According to the Federal Trade Commission, attorneys general for each of the 50 states and the District of Columbia, the charities, which were headed by extended members of the same family, used $187 million in donations on personal items and fees. The commission also reported that barely any money was used to help actual cancer patients.

The government has charged the Cancer Fund of America, Cancer Support Services Inc., the Children's Cancer Fund of America and the Breast Cancer Society Inc. The commission's complaint stated that the day-to-day activities at these charities were "rampant nepotism, flagrant conflicts of interest, and excessive insider compensation, with none of the financial and governance controls that any bona fide charity would have adopted," Reuters reported.

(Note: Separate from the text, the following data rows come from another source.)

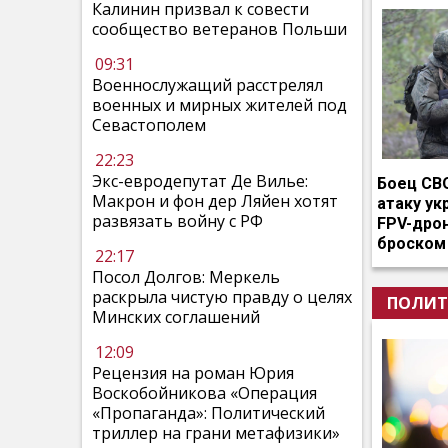
Калинин призвал к совести
сообщество ветеранов Польши
09:31
Военнослужащий расстрелял
военных и мирных жителей под
Севастополем
22:23
Экс-евродепутат Де Вилье:
Боец СВ
Макрон и фон дер Ляйен хотят
атаку ук
развязать войну с РФ
FPV-дро
броском
22:17
Посол Долгов: Меркель
раскрыла чистую правду о целях
ПОЛИТ
Минских соглашений
12:09
Рецензия на роман Юрия
Воскобойникова «Операция
«Пропаганда»: Политический
триллер на грани метафизики»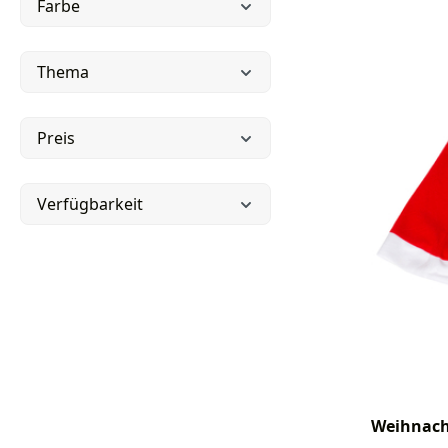
Farbe
Thema
Preis
Verfügbarkeit
Weihnach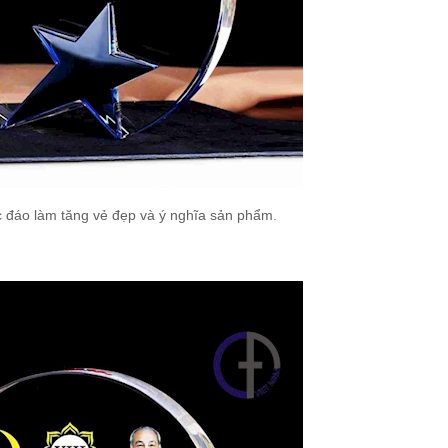
độc đáo làm tăng vẻ đẹp và ý nghĩa sản phẩm.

According to the FTC, some of the money was used on trips to Las Vegas, New York and Disney World, luxury cars, gym memberships, cruises, dating website fees and fun outings.

"The money is mostly gone," said Jessica Rich, director of the FTC's Bureau of Consumer Protection.

The Center of Investigative Reporting compiled a list of America's Worst Charities and ranked the Cancer Fund of America second. The charity had raised $86.8 million but only used one percent of these donations on cancer patients, data compiled in December concluded. The Children's Cancer Fund of America was number nine on that list.

The Children's Cancer Fund of America and the Breast Cancer Society Inc. have agreed to close while the remaining two will fight the allegations. Three officials have accepted a ban from charitable fundraising.